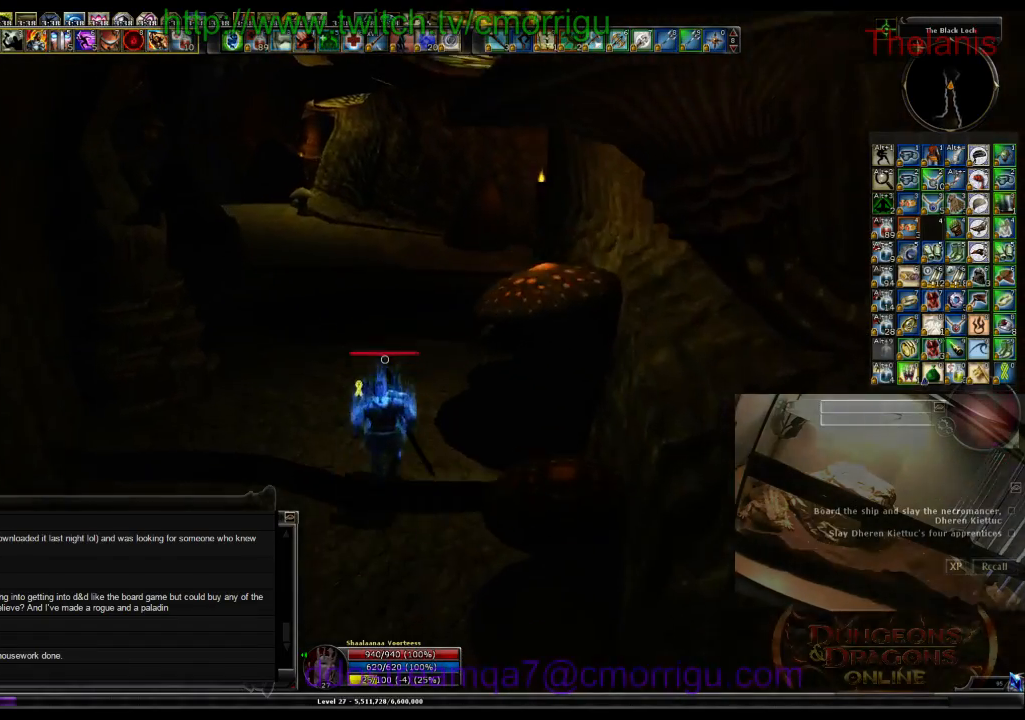
{"keys": ["a", "w"], "events": [[400, "a", "down"]]}
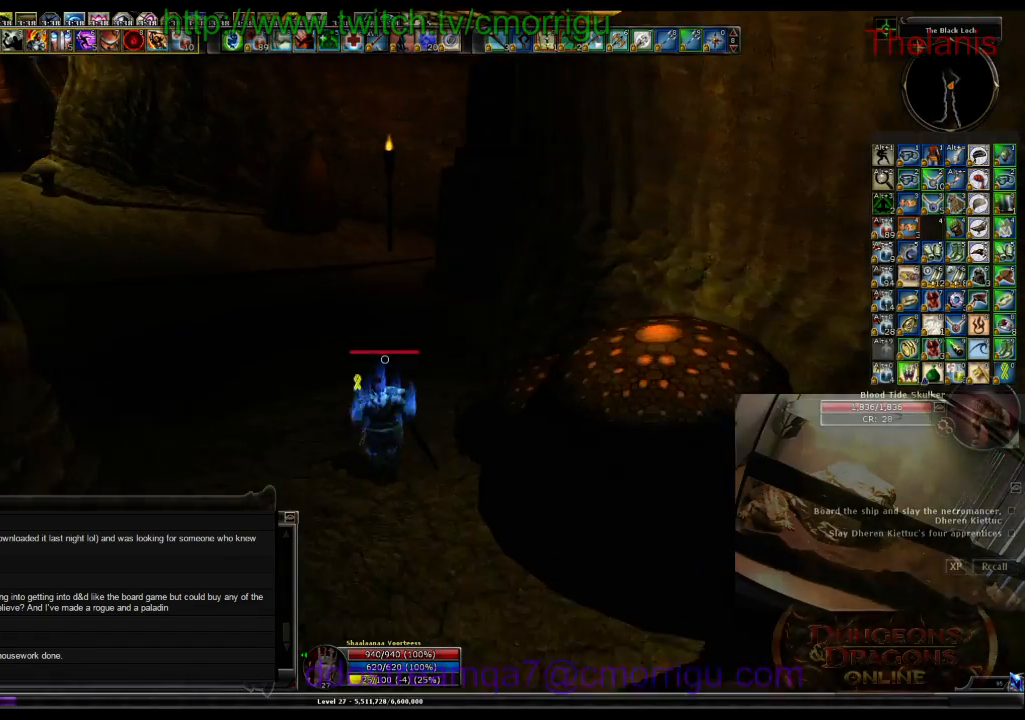
{"keys": ["w"], "events": [[333, "a", "up"]]}
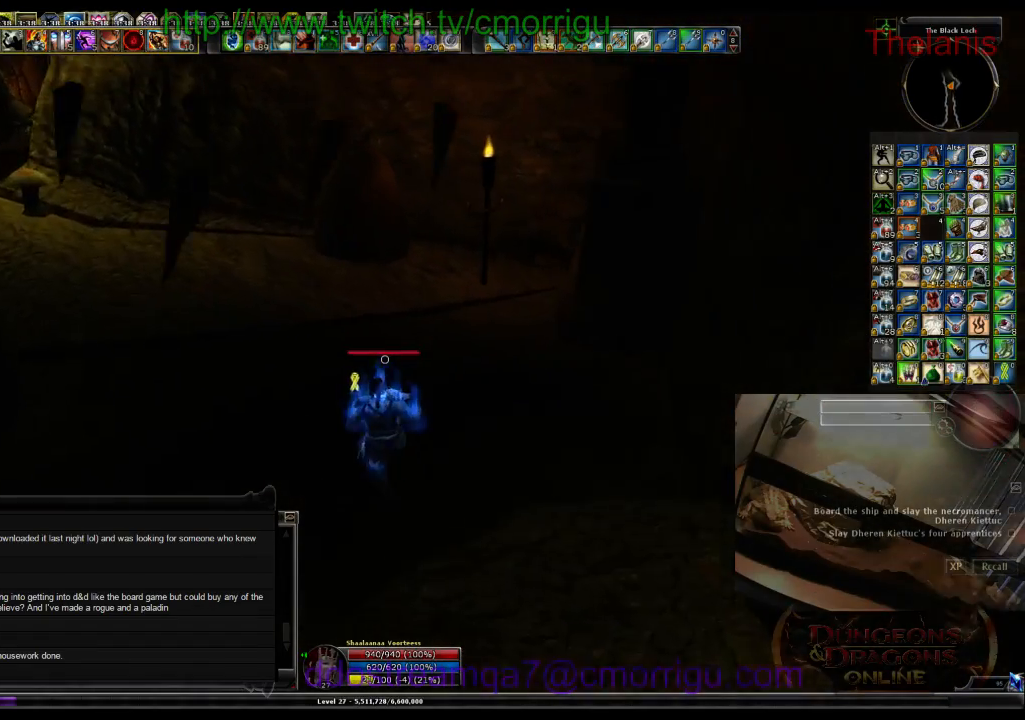
{"keys": ["w"], "events": []}
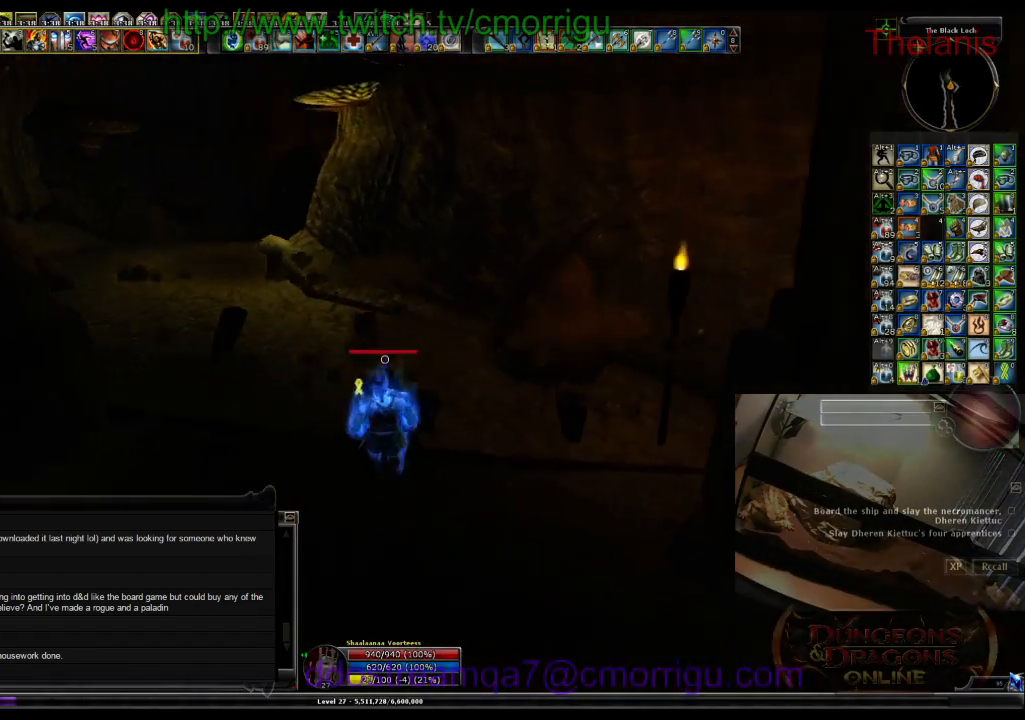
{"keys": ["w"], "events": [[33, "a", "down"], [233, "a", "up"]]}
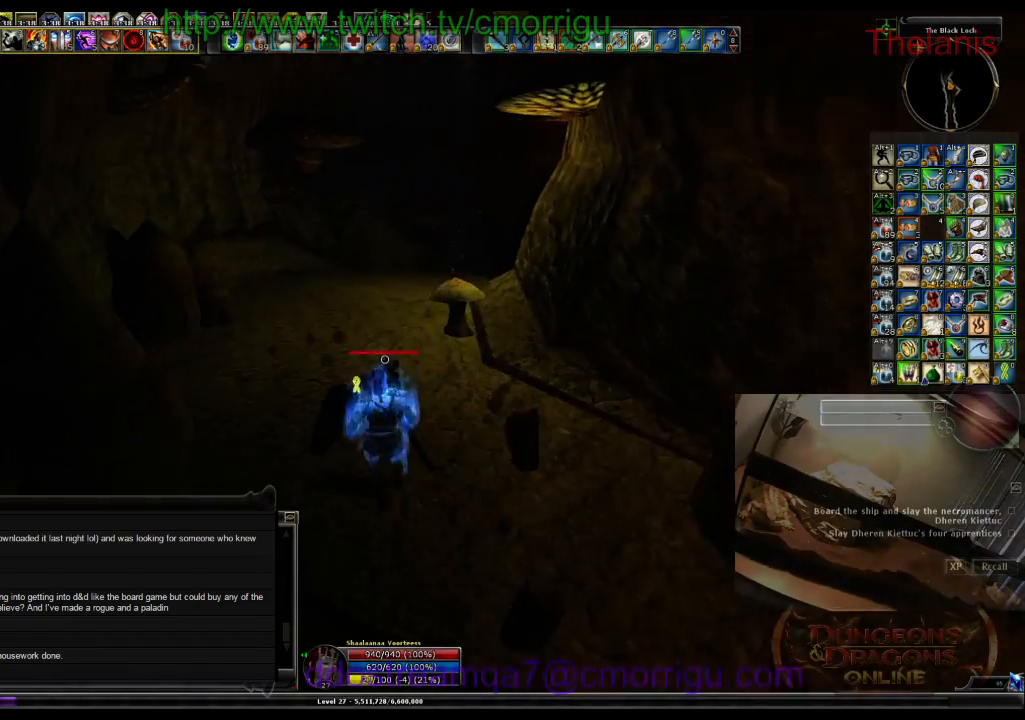
{"keys": [], "events": [[133, "w", "up"]]}
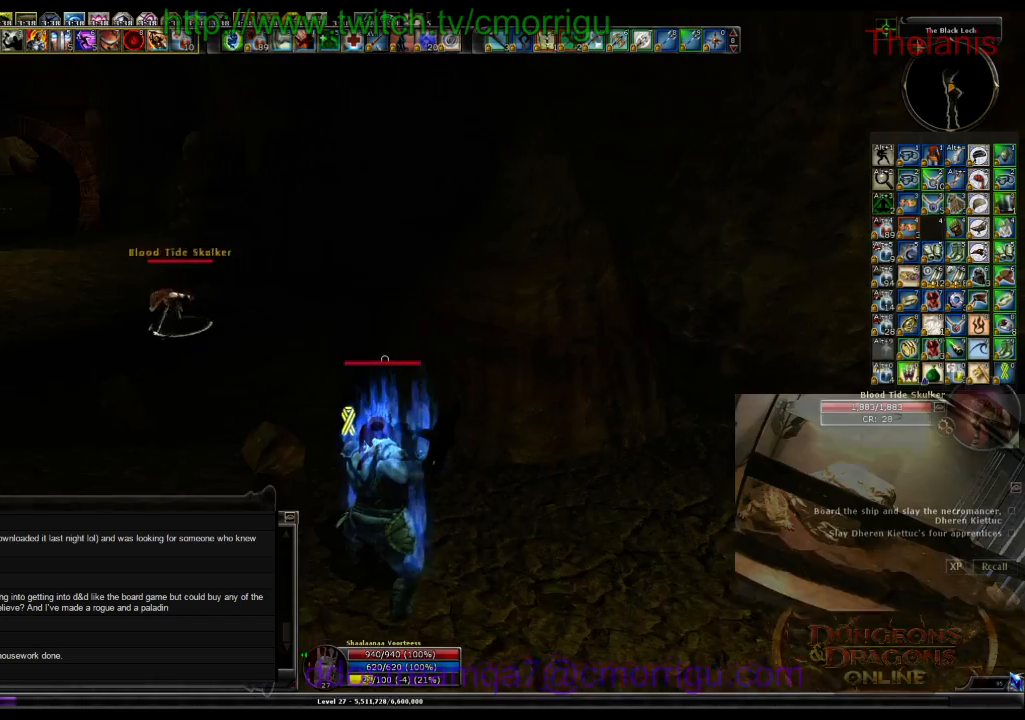
{"keys": ["w"], "events": [[167, "w", "down"]]}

### Your goal
Except for the pictures, set down each line of the records exactly as it appears.

### Exercise output
{"keys": ["a", "w"], "events": [[400, "a", "down"]]}
{"keys": ["w"], "events": [[333, "a", "up"]]}
{"keys": ["w"], "events": []}
{"keys": ["w"], "events": [[33, "a", "down"], [233, "a", "up"]]}
{"keys": [], "events": [[133, "w", "up"]]}
{"keys": ["w"], "events": [[167, "w", "down"]]}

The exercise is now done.